Slovenian bond issue throws spotlight on promised reforms
* More painful spending cuts ahead
* Slovenia trying to remake economy having avoided bailout
* Bond yields near lowest since joining euro in 2007
By Marja Novak
LJUBLJANA, April 3 (Reuters) - Slovenia has dodged an international bailout, recapitalised state-owned banks on its own and already raised enough money on the bond market to cover its spending needs for this year.
The first ex-Yugoslav republic to join the euro zone is also addressing its hefty government bond obligations, taking advantage of returning investor confidence to offer alternative repayment options that will be easier for the government to manage.
But the simultaneous announcement of a planned 5 percent cut in the public sector wage bill hints at the pain yet to come as Slovenia remakes an economy still 50-percent controlled by the state.
"The government will not be able to remain idle, as the European Commission and investors are closely following what is happening in Slovenia and pressing for reforms," said Primoz Cencelj of investment fund KD Skladi, forecasting another financial crisis in 2015 if measures taken now aren't tough enough.
Crony capitalism blossomed during Slovenia's export boom years after euro entry in 2007, leaving a trail of bad debts that the government managed to clean up in December without outside help, pumping 3.3 billion euros ($4.5 billion) into mainly state-owned banks.
But the bad loan portfolio still stands at 11 billion euros, 31 percent of annual national output - a level central bank governor Bostjan Jazbec described last month as "worrisome".
Tuesday's bond issue, totaling 2 billion euros, means Slovenia has secured its funding needs for the short run.
It "should enable Slovenia to avoid a bailout and remain in charge of its own destiny," said Timothy Ash, head of emerging market research at Standard Bank.
But with the economy - by the most optimistic forecasts - expected to grow just 0.5 percent this year, the disparate coalition government cannot afford to shirk painful spending cuts or state sell-offs.
Around a third of Slovenia's 24 billion euros of outstanding debt falls due over the next three years, Reuters data shows, with a hefty 4 billion euros - 11 percent of gross domestic product (GDP) - due to be redeemed in 2016 alone.
Alenka Bratusek's government had already cut public sector wages by about 2.5 percent in 2013 when it announced plans for a further cut of 5 percent in 2015. It has transferred banks' bad loans into a 'bad bank' and the banks are cutting jobs, branches and other costs.
Only two of the 15 state-controlled companies slated for privatisation have been sold so far.
But more sales are expected this year.
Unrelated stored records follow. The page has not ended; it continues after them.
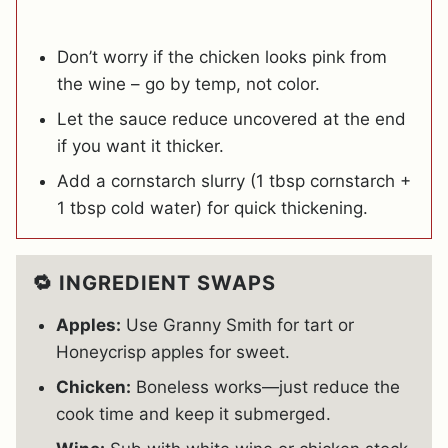
Don’t worry if the chicken looks pink from
the wine – go by temp, not color.
Let the sauce reduce uncovered at the end
if you want it thicker.
Add a cornstarch slurry (1 tbsp cornstarch +
1 tbsp cold water) for quick thickening.
🔁 INGREDIENT SWAPS
Apples:
Use Granny Smith for tart or
Honeycrisp apples for sweet.
Chicken:
Boneless works—just reduce the
cook time and keep it submerged.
On Wednesday, Slovenia called for bids for telecoms firm Telekom Slovenia , the most valuable of the 15..
Slovenia hopes the sales will not just top up budget revenues, but also improve corporate governance and shut down room for corruption after years of mismanagement and politically-motivated lending by the big banks.
"Privatisation is necessary for politics to move out of the economy and make companies more effective," said Saso Stanovnik, chief economist at investment firm Alta Invest.
The finance ministry is proposing to increase VAT (value-added tax) to 24 from 22 percent for eight months from May 1, to make up for a court decision on Friday striking down a proposed real estate tax worth an estimated 126 million euros per year.
However, the government coalition of four parties with clear policy differences has not agreed the VAT increase yet.
It is also under pressure to further rein in public spending and tackle the grey economy. With the bank recapitalisation, the budget deficit soared to 14.7 percent of gross domestic product last year. The government is targeting 4.2 percent this year.
In a sign of market confidence, the yields on Tuesday's issue stood at 1.75 percent for the 3.5 year bond and 3 percent for the 7-year bond, well below the 4.7 percent Slovenia had to pay on its last euro-denominated 3-year bond issued in November.
About 4.5 billion euros in bad loans are planned to be transferred to the 'bad bank' to clean up banks for eventual sale. Some analysts said more bad loans might have to be transferred, but the recapitalisation seems to have worked, for now.
"Domestic banks still have a large proportion of bad loans but that will be gradually reduced as transfers to the bad bank progress," said Matej Simnic, bank analyst at Alta Invest.